No he venido a hablar de eso. No estoy
para reflexiones hondas. Tan solo sentía curiosidad por saber si
había algo reconocible de mí en ese bulto azul sobre la cama. Si
asomaba uno de mis calcetines de colores. Si mi forma podía
adivinarse como esos regalos que burlan su envoltorio. Si se me podía
confundir con cualquier cosa. Me he hecho un ovillo y me he tapado la
cabeza con la manta. La nieve lame casi los flecos de mi colcha. Se
cuela por la rendija insalvable de mi armario de puertas correderas,
como una vieja herida de amor que no cicatriza. Vuelve antipáticos
los vaqueros. Cambia el olor de mi diminuta casa. Ya no es bizcocho a
medio subir, desayuno perenne, aire que ha visitado una y otra vez
los mismos pulmones. Mi casa ha empezado a oler a montaña. Está
callada y severa y casta como una alta cumbre.

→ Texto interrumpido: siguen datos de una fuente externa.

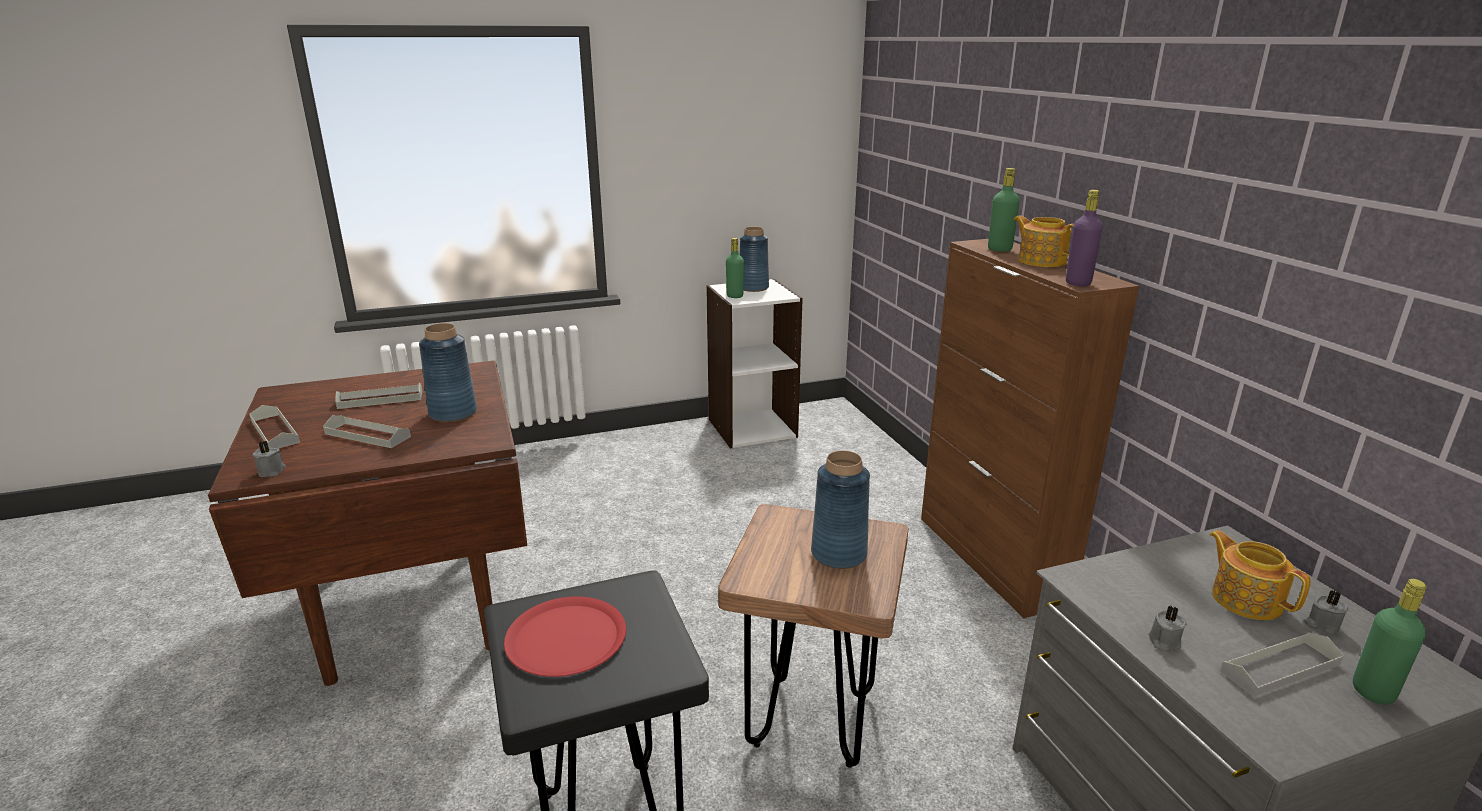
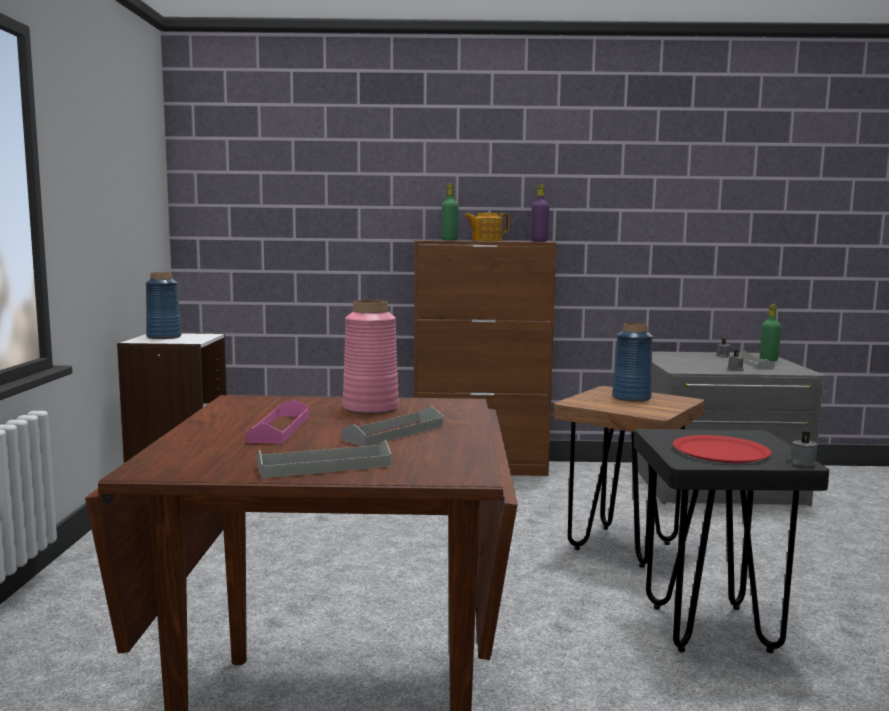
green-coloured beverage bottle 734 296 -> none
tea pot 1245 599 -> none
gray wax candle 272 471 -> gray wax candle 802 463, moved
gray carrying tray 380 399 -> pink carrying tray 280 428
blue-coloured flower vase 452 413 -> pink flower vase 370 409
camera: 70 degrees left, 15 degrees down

Me aferro a mi propio calor todavía. Sé
que dentro de unos minutos tendré que hacer el esfuerzo de ponerme
en pie y seguir actuando como si la vida fueran sólo las cosas que
hago. Pero por la tibieza que he conseguido acumular en mi cueva, mi
útero de ropa, sería capaz de batirme ahora mismo en duelo. Estoy
mucho más sola que un feto. Yo no puedo escuchar el eco hipnótico y
poderoso del corazón de una madre. Por eso mi calor es frágil y
tengo que defenderlo.
Tibieza es una de esas hermosas palabras
que casi. Casi se hacen materia. Casi se convierten en lo que
nombran. Esa es la desgracia del lenguaje: que como mucho es un casi.
Antes de dormirme he empezado un libro de Desmond Morris llamado
Comportamiento íntimo. Una clave de su prólogo: “Con
frecuencia hablamos de cómo hablamos, y a menudo tratamos de ver
cómo vemos; pero, por alguna rara razón, raras veces tocamos el
tema de cómo tocamos”. Si una frase así casi no te
toca, es que de bebé sufriste terribles malos tratos. Si tu
desarrollo fue normal, puedes intuirla: la añoranza profunda de
tocar y de que el calor de otro te envuelva.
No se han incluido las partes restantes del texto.